FRESNO, Calif. (AP) _ Night after night of freezing temperatures has devastated California’s navel orange crop, the source of most of the nation’s fresh oranges each winter.

″This is way worse than I’ve ever seen,″ Bakersfield-area grower John Slikker Jr. said Monday.

″Yesterday, we cut these oranges in half ... It was just like cutting through a Popsicle.″

Dave Carman of the National Weather Service called the weather ″freeze-of- the-century stuff. This is probably the second-coldest freeze of the century. We are dealing with extreme record cold.″

Temperatures throughout the San Joaquin Valley citrus region dipped below 20 degrees from Friday night through Sunday night.

The forecast was for a slight warming Monday night and Tuesday morning - into the low and mid-20s. ″It’ll warm up just a tad, but you’re not going to feel it,″ said Marty Veloz of the weather service.

Navel oranges begin to show damage if the temperature falls to 25 or 26 degrees and stays at that level or below for at least four hours, said Cliff Holland of California Citrus Mutual, a grower organization.

Holland was gloomy when asked if the freeze had destroyed the crop.

″It sure looks like it, but I wouldn’t want to say that,″ he said. ″It will take some time to assess damage, but it looks bleak at this point.″

About 80 percent of the current crop remained on the trees, Holland said.

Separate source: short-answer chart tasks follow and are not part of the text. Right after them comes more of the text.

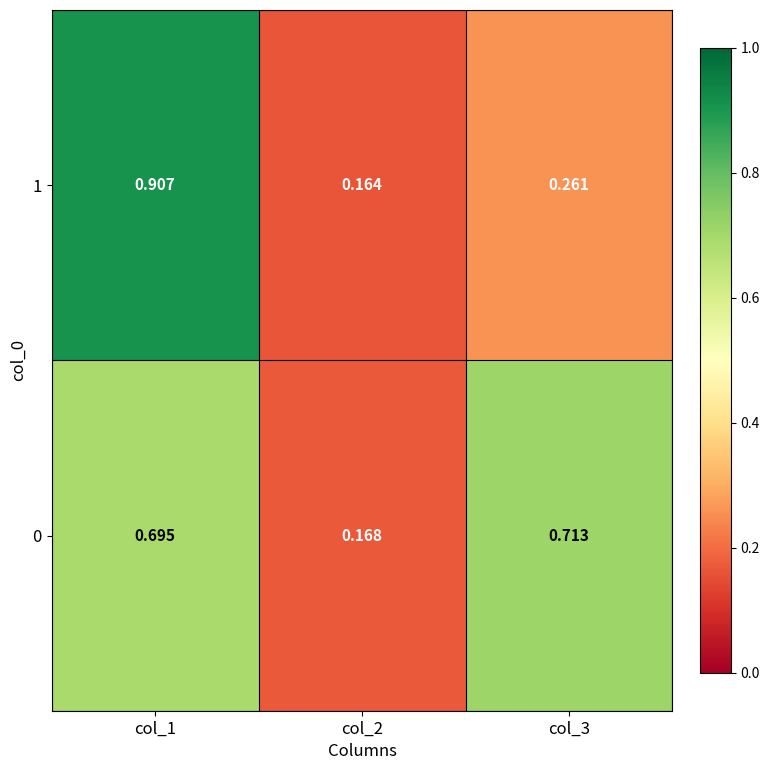

Is the value of 0 at col_3 greater than the value of 1 at col_2?

Yes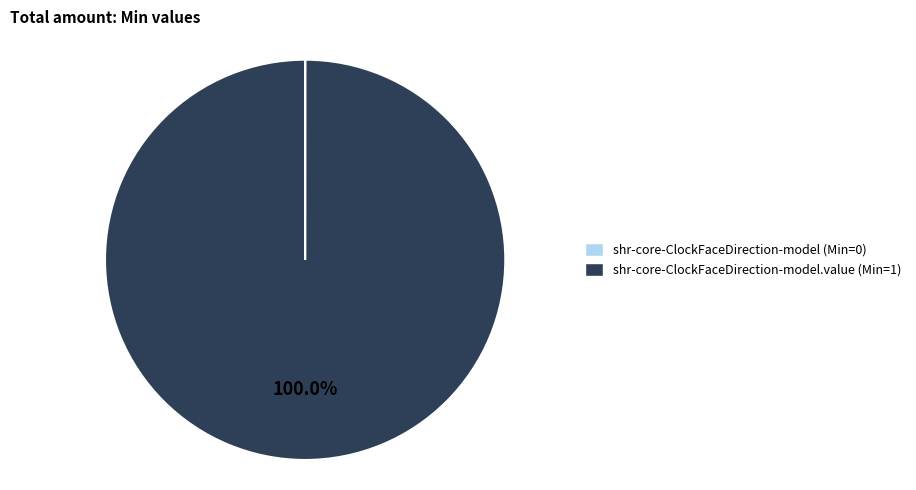

Does any single category account for the majority?

Yes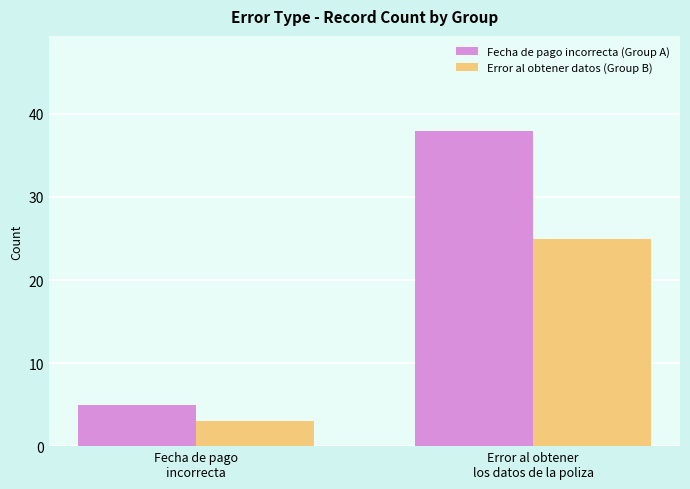

What is the maximum value for Error al obtener datos (Group B)?

25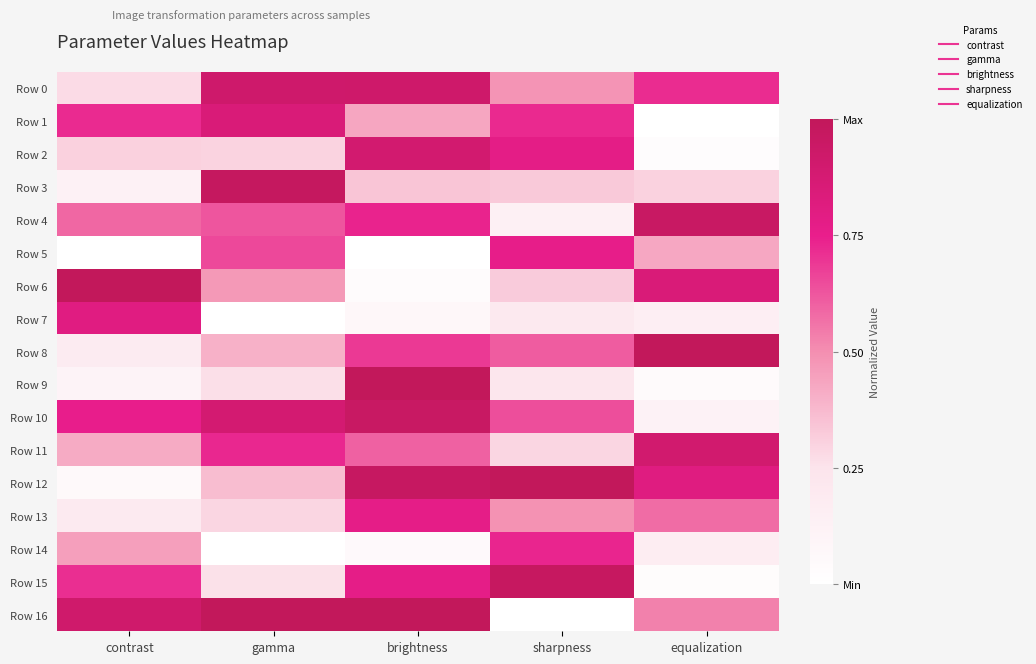

Which category has the highest value across all series?

contrast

The 1990-91 crop size had been estimated at 63 million cartons.

″Basically, I have written off the crop that is on the tree,″ said Chris Caviglia, a Tulare County grower. ″What I’m concerned about now is the crop for next year. I could very well lose it as well if the trees aren’t protected.″

Most of California’s navel oranges are sold on the fresh market, unlike Florida oranges, which are used mostly for juice and can sometimes be salvaged for processing after a freeze.

Because of that difference, Galen Moses, a spokesman for the Florida Department of Agriculture, said Monday it was too early to tell if Florida could profit from the freeze in California.

The navels were more vulnerable than normal this season because they were about two weeks late in maturing, leaving the rinds too thin to ward off much cold. California navels are harvested between November and June.

The 1989 navel orange crop was valued at $248 million, compared to $1.29 billion for the Florida orange production that year.

Growers and their employees stayed up four nights straight running wind machines and flooding orchards, which warms the trees a little because the water is above freezing.

″I’ve had very little sleep,″ Caviglia said. ″It’s been real depressing.″

Holland said California growers have been fortunate to avoid devastating freezes in the past. Some have saved for a bad year, but others will be hurt.

″I talk to growers who try to keep a minimum of one year’s farming costs in the bank, but we also have people in the industry with tremendous debt on groves,″ Holland said. ″There are going to be some hard times.″

Southern California lemons appeared to be less damaged, he added. No assessment of the loss to the state’s winter vegetables was available.